El grupo de competencias mencionadas hacen énfasis a las conductas, a los comportamientos y a las actitudes requeridas por el mercado laboral y el sector financiero, para participar proactivamente en los procesos democráticos de manera pacífica, valorando y respetando las diferencias. Por ende, se requieren habilidades para la solución de problemas, la comunicación asertiva, la toma de decisiones y el manejo de las emociones, las cuales son indispensables para la interacción y relacionamiento con otras personas en el ámbito personal y organizativo.

Por lo tanto, lo planteado en el PND no está dirigido al desarrollo de la ciencia, de la cultura y de las fuerzas productivas nacionales, sino por el contrario, es una política orientada a garantizar una masa trabajadora que se adecue a los requerimientos del imperialismo Norte Americano, al mercado laboral y a las necesidades del sector financiero internacional.

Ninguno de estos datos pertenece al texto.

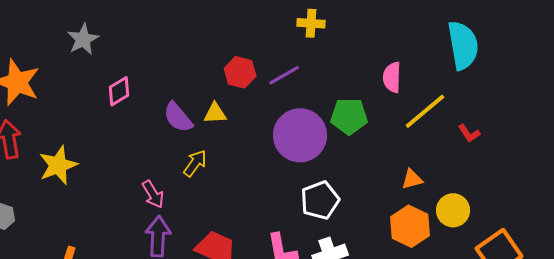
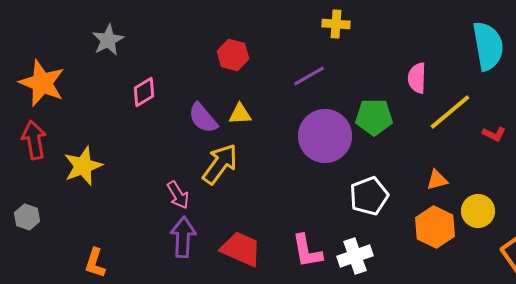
red hexagon: (240, 72) -> (233, 55), moved
red L-shape: (469, 133) -> (494, 134), turned -30
yellow arrow: (195, 163) -> (220, 164), size x1.5
white pentagon: (320, 200) -> (369, 196), moved

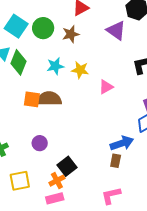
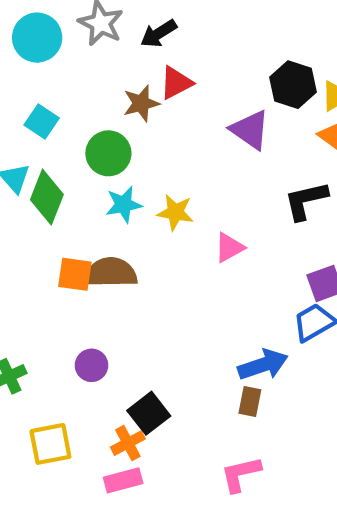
cyan square: (16, 26) -> (42, 121), size x0.7
green circle: (43, 28) -> (108, 153), moved
brown star: (71, 34) -> (141, 103), moved

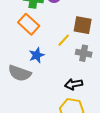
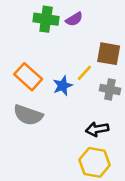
orange rectangle: (29, 24) -> (28, 77), moved
blue star: (37, 55) -> (63, 86), moved

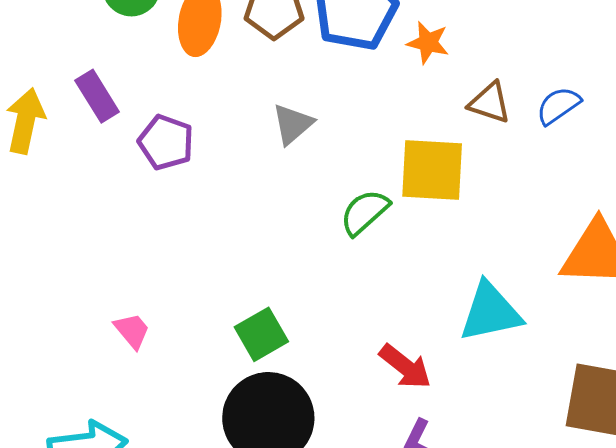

En conclusión, las competencias atacan la ley general de educación al imponer las competencias transversales, socioemocionales, ciudadanas y financieras dejando de lado el conocimiento de la ciencia, de la cultura nacional y universal, de la historia y del arte. Este enfoque no hace énfasis en una formación integral, sino en el saber hacer en un contexto particular y direccionado a satisfacer las necesidades del mercado laboral. De este modo la educación deja de ser el vehículo para comprender la naturaleza, promover y desarrollar la ciencia, conocer y afianzar la cultura nacional, desarrollar las fuerzas productivas del país para acumular y distribuir la riqueza, sino que pasa a satisfacer las necesidades del imperialismo Norte Americano y de los grandes capitales internacionales que requieren mano de obra barata y dócil.